April 13th was the day that Confederate forces in Charleston, South Carolina, were continuing to fire on Fort Sumter. But before that news reached Lexington, Virginia, 180 VMI cadets confronted a group of pro-Union civilians in town. Major Jackson arrived on the scene and got the cadets back to barracks. Jackson was a military man who took orders from his state, which had not yet seceded. He stated to the cadets, "The time for war has not yet come, but it will come and that soon, and when it does come, my advice is to draw the sword and throw away the scabbard.”
Virginia’s move came four days later, on the 17th, as its Convention voted to secede in response to Lincoln’s call for Virginia troops to help put down the insurrection in South Carolina. On the 21st, the VMI Corps of Cadets was ordered to move to Richmond, led by the same Major Jackson.
Arriving in Richmond on the evening of the 22nd, Jackson took the VMI cadets to the old Hermitage Fairgrounds on the western outskirts of town. There, he led his teenaged cadets as the training cadre (the current term would be “drill instructors”) for the volunteers for the Confederate Army, who were pouring into town. Upwards of 50,000 men were trained by Jackson’s cadets in the next few months.

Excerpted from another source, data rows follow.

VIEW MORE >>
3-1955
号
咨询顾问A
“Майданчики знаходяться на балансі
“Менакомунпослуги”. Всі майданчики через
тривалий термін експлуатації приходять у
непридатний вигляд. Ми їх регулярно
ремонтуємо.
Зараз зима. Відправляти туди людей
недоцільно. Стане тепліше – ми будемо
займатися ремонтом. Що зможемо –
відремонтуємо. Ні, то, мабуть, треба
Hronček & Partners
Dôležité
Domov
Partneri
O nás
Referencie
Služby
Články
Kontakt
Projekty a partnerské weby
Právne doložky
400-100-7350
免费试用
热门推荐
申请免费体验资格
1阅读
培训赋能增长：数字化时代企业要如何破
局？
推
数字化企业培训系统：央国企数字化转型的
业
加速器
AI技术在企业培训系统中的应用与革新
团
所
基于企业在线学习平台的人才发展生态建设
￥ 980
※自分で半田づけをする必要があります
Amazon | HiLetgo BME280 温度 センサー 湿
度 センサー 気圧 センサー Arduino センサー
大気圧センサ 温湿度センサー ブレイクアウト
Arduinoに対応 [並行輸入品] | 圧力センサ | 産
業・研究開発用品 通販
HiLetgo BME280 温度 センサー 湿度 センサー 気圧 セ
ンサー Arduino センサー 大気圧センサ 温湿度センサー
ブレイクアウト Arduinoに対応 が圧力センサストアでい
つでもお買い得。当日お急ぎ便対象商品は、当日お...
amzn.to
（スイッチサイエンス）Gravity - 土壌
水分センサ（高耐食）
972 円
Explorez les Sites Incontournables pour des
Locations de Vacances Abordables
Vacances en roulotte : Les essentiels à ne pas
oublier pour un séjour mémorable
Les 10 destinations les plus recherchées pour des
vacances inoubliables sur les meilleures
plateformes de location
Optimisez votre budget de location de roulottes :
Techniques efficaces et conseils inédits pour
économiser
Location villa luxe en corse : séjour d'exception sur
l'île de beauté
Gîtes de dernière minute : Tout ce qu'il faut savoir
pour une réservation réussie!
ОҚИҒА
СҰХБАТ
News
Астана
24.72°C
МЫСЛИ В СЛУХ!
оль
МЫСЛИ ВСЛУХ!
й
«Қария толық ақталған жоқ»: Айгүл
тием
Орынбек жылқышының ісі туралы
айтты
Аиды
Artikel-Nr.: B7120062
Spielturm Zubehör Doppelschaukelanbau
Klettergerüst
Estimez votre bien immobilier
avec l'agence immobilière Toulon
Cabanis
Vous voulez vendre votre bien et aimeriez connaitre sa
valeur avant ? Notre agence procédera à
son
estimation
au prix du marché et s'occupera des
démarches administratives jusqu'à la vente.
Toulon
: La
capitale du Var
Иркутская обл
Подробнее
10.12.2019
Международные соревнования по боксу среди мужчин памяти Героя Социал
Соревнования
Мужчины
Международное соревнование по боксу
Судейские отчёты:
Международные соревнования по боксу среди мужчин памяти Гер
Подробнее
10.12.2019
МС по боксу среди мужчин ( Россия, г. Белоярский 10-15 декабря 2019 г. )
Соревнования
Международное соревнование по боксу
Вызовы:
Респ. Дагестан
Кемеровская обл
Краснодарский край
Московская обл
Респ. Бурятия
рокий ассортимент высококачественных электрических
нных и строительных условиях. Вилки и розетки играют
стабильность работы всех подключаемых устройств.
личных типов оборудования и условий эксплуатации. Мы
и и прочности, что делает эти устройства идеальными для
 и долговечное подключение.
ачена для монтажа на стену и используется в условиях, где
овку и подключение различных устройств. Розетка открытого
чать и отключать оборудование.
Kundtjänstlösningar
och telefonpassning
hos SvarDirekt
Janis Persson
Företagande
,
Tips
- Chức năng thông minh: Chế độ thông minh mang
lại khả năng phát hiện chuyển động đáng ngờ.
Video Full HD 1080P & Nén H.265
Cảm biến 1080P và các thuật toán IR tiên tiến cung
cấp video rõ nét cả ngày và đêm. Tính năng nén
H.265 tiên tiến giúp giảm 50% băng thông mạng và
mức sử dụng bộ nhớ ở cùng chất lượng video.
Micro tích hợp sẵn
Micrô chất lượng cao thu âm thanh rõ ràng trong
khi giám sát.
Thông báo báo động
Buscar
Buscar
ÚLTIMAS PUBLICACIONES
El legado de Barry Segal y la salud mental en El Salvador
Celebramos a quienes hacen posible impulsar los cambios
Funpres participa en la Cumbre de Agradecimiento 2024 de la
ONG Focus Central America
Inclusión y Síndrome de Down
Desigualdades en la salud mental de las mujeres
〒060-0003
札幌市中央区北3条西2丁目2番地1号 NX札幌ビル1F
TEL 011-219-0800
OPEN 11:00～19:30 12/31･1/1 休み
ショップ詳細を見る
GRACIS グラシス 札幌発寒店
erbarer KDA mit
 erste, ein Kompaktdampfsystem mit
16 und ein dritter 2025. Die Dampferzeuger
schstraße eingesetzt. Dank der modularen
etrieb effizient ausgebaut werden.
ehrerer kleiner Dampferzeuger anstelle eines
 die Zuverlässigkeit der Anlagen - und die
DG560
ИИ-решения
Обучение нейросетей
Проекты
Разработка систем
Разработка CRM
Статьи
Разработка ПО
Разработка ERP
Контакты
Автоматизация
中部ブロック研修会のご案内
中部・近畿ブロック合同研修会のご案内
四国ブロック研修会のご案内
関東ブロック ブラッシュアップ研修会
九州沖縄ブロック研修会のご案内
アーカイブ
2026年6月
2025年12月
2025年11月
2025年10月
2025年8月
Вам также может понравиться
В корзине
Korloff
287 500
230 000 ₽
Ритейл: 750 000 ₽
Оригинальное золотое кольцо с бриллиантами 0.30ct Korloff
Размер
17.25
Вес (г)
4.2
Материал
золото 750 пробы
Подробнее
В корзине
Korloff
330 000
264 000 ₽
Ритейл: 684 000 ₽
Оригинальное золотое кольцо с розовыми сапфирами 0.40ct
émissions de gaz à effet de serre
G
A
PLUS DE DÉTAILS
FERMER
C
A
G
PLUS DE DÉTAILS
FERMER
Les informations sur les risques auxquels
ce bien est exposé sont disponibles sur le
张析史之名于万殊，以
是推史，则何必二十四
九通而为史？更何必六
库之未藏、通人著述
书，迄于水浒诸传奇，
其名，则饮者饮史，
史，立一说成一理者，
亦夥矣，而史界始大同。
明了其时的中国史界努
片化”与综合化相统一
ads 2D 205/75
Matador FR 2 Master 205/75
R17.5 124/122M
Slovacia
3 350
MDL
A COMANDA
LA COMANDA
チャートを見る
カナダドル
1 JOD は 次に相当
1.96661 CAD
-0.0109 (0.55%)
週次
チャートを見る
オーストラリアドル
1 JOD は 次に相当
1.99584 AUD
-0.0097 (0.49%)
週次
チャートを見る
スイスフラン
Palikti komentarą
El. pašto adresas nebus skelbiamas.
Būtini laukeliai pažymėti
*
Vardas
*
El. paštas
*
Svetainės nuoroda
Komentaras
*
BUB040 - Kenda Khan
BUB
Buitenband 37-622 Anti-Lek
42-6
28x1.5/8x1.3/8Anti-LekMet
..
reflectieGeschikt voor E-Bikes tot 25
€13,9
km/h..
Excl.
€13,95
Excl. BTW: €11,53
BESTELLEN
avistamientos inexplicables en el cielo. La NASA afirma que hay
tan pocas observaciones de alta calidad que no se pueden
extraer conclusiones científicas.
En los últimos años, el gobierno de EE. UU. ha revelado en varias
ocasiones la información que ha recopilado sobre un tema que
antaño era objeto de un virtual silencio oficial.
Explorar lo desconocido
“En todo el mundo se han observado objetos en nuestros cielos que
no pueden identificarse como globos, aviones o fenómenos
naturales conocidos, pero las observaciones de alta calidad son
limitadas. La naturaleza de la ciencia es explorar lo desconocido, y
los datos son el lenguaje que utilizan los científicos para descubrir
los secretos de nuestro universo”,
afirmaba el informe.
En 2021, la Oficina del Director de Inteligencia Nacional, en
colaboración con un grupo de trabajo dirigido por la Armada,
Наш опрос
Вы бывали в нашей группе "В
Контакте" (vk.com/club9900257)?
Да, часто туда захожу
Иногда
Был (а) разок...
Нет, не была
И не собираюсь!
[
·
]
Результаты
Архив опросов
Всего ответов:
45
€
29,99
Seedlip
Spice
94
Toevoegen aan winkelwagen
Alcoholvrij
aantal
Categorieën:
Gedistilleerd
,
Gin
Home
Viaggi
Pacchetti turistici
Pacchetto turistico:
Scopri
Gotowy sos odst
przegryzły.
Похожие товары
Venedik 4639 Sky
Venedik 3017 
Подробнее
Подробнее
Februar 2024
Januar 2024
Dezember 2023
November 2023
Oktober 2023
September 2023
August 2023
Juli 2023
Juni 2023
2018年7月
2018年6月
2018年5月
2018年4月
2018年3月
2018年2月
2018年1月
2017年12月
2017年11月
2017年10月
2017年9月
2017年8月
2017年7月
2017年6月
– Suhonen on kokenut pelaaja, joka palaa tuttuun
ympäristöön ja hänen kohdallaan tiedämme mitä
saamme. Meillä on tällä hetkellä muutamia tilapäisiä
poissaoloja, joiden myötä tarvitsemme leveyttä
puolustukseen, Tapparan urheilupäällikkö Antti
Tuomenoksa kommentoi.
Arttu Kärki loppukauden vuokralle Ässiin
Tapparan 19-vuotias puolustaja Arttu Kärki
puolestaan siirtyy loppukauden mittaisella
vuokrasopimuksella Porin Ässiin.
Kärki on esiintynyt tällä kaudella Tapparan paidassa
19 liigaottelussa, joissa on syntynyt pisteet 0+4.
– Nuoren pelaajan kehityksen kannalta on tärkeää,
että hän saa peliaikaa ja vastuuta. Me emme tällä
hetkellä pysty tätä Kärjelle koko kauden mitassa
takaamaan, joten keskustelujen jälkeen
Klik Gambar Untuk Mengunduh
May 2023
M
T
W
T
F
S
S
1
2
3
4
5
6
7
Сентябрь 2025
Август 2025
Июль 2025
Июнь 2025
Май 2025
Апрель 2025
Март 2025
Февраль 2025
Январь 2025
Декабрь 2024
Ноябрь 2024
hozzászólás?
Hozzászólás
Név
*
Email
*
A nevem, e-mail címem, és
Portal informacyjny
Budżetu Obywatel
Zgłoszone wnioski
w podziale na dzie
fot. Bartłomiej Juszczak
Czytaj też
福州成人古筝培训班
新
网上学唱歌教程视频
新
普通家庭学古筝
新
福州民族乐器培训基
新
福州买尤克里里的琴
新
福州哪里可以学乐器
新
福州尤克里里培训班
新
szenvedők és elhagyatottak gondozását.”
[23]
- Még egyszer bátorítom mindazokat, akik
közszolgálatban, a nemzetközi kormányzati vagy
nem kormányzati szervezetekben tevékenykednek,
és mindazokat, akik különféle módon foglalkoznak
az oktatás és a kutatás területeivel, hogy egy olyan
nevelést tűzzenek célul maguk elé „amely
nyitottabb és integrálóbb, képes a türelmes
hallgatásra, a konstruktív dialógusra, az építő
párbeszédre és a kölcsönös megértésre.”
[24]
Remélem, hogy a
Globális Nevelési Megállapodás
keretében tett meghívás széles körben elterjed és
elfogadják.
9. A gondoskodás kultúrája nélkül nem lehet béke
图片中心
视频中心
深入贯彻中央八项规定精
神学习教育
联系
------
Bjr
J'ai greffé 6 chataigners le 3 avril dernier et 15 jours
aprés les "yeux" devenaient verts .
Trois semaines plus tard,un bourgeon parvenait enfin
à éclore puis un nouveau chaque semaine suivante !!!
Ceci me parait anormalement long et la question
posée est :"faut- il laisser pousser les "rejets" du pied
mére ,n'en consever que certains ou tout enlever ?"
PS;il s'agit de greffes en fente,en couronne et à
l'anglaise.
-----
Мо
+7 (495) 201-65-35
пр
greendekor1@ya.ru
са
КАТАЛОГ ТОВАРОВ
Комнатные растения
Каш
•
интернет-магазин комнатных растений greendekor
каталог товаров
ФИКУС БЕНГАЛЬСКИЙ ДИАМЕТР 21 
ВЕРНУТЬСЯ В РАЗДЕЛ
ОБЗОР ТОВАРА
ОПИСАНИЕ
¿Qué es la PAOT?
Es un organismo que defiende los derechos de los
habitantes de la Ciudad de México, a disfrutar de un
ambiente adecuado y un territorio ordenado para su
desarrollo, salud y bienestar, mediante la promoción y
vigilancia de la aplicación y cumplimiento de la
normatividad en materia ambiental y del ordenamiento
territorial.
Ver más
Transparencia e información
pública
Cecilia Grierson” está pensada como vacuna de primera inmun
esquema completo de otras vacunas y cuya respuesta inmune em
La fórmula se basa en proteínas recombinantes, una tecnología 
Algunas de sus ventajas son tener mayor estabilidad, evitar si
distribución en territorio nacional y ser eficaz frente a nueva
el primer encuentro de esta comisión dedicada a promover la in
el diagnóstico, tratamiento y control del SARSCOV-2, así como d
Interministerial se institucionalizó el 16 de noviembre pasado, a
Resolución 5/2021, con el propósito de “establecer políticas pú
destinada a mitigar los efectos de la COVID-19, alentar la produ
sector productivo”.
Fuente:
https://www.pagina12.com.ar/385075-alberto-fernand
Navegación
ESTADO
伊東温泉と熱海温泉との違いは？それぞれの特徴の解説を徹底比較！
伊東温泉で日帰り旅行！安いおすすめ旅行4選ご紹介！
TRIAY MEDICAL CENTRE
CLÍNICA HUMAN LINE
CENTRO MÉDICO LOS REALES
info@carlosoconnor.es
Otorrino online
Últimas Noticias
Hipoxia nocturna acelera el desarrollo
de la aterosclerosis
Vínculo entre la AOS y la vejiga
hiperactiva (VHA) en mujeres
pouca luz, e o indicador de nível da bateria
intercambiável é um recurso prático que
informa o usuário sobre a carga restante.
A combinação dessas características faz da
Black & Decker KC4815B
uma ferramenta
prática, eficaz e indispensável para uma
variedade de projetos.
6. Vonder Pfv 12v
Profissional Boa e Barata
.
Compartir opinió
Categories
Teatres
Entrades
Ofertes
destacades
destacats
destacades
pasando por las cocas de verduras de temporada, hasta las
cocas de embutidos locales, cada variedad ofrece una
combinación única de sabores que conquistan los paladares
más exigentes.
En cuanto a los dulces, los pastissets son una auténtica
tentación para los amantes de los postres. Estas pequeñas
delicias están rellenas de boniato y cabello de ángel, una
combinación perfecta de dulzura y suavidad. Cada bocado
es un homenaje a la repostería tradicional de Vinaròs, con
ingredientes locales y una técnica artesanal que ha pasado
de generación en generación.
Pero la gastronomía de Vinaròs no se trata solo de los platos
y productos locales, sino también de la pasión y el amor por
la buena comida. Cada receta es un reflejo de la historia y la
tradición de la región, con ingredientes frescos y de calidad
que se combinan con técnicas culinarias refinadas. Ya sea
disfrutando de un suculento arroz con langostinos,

April 1861 found U. S. Colonel Robert E. Lee at his home in Arlington. As the Virginia convention debated in Richmond, he was called to a meeting with Francis Blair, one of the members of newly inaugurated President Abraham Lincoln’s Cabinet. There, on the 18th, Blair offered Lee the command of the U. S. forces that were being organized to crush the “rebellion.” Lee declined the offer and spent the night composing his letter of resignation from the U. S. Army. Using words amazingly similar to those of Jackson only five days earlier, he stated his loyalty to Virginia by saying, “Save in the defense of my native State, I never desire again to draw my sword.”
Lee was asked to come to the capital on the 22nd, the same day that Jackson got there with the cadets. The following day, Lee arrived in Richmond and, in the House of Delegates Room of the State Capitol, was sworn in as the commander of all of Virginia’s military forces.
The war had begun, and Virginia had drawn its sword.